Keempat, pendukung Agus-Silvi mengalihkan dukungan kepada Anis-Sandi sebab kedua pasangan itu mempunyai program dan cita-cita yang sama, yakni ramah kepada kaum miskin kota dan tidak melakukan penggusuran. Kedua pasangan itu tidak akan melakukan apa yang sudah dilakukan Ahok yang dirasa tidak manusiawi dan melanggar aturan yang ada serta kontrak politik sebelumnya, yakni sering menggusur warganya.
Meski tidak menggusur dan hendak membangun warga di tepian sungai masih bisa dikatakan janji namun kesamaan program inilah yang bisa menyatukan aspirasi pendukung Agus-Silvi dengan Anis-Sandi.
Ketika selisih Anis-Sandi dan Ahok Djarot hanya sekitar 2 persen hingga 3 persen dan ketika mayoritas pendukung Agus-Silvi akan mengalihkan dukungan kepada Anis-Sandi maka di atas itung-itungan, Anis-Sandi akan menjadi pemenang Pilkada.
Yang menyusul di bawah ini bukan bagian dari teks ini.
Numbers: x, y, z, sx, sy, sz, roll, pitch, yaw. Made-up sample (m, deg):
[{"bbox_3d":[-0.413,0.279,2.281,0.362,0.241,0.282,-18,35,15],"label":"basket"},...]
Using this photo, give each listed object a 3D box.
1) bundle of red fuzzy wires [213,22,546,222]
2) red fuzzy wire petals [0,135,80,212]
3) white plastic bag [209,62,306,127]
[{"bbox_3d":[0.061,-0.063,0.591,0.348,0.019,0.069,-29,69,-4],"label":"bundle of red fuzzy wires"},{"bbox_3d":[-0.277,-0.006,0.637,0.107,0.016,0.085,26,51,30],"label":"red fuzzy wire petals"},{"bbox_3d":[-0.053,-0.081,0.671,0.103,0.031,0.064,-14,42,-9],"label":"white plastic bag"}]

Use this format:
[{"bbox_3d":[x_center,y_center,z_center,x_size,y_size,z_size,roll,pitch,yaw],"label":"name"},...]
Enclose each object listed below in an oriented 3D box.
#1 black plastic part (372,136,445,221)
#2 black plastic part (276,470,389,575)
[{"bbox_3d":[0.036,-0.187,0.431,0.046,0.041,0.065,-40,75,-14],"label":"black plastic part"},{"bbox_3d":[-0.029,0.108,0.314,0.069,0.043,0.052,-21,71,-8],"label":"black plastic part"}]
Tinggal sekarang bagaimana tim sukses Anis-Sandi bisa merawat dan menjaga pemilihnya di Putaran I dan menyakinkan pemilih Agus-Silvi pada Putaran II untuk merapat padanya.
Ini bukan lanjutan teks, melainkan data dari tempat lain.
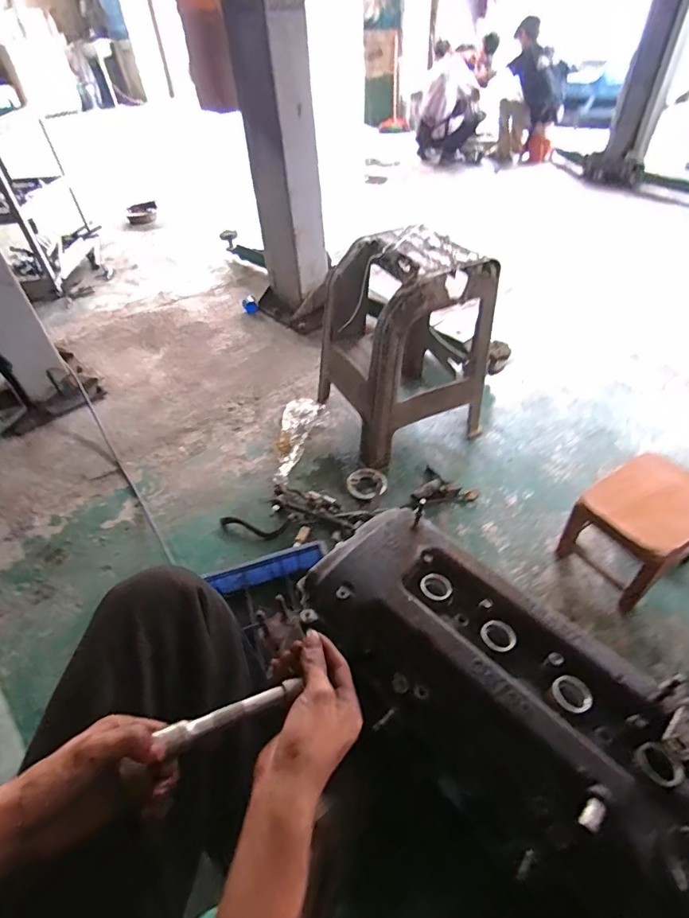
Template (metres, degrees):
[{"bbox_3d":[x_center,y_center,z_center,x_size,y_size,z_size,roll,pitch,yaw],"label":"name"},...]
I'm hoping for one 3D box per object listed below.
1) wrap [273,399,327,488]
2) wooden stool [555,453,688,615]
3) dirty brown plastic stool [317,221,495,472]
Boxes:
[{"bbox_3d":[-0.202,-0.081,1.656,0.171,0.045,0.435,15,49,15],"label":"wrap"},{"bbox_3d":[0.792,0.174,1.222,0.338,0.254,0.244,-28,52,-22],"label":"wooden stool"},{"bbox_3d":[0.183,-0.354,1.496,0.419,0.608,0.430,-23,50,-18],"label":"dirty brown plastic stool"}]

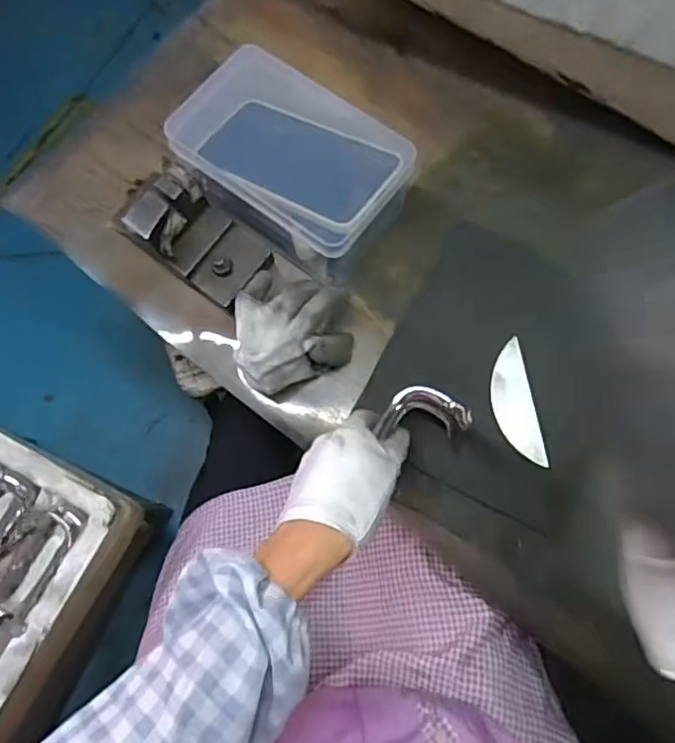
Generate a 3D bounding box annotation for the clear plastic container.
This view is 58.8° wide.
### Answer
[{"bbox_3d":[-0.036,-0.168,0.486,0.177,0.066,0.125,35,78,10],"label":"clear plastic container"}]

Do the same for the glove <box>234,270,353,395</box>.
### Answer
[{"bbox_3d":[-0.034,-0.027,0.469,0.090,0.066,0.083,-4,74,0],"label":"glove"}]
Masa-masa penantian pada pencoblosan Putaran II, 19 April 2017, merupakan masa-masa yang rawan terjadinya pengalihan dukungan secara tiba-tiba dan massal. Untuk itu pasangan calon yang masih bertahan mereka akan menjaga citra atau melakukan pencitraan. Misalnya, biasanya kasar menerima warga di Balaikota, tiba-tiba santun dan akomodatif terhadap aspirasi. Pasangan yang ada tak hanya memoles citra namun juga merisaukan kampanye hitam, kampanye negatif, pelaporan atas dugaan kejahatan atau korupsi, dan yang paling berbahaya adalah ancaman money politic dan kecurangan pemilu.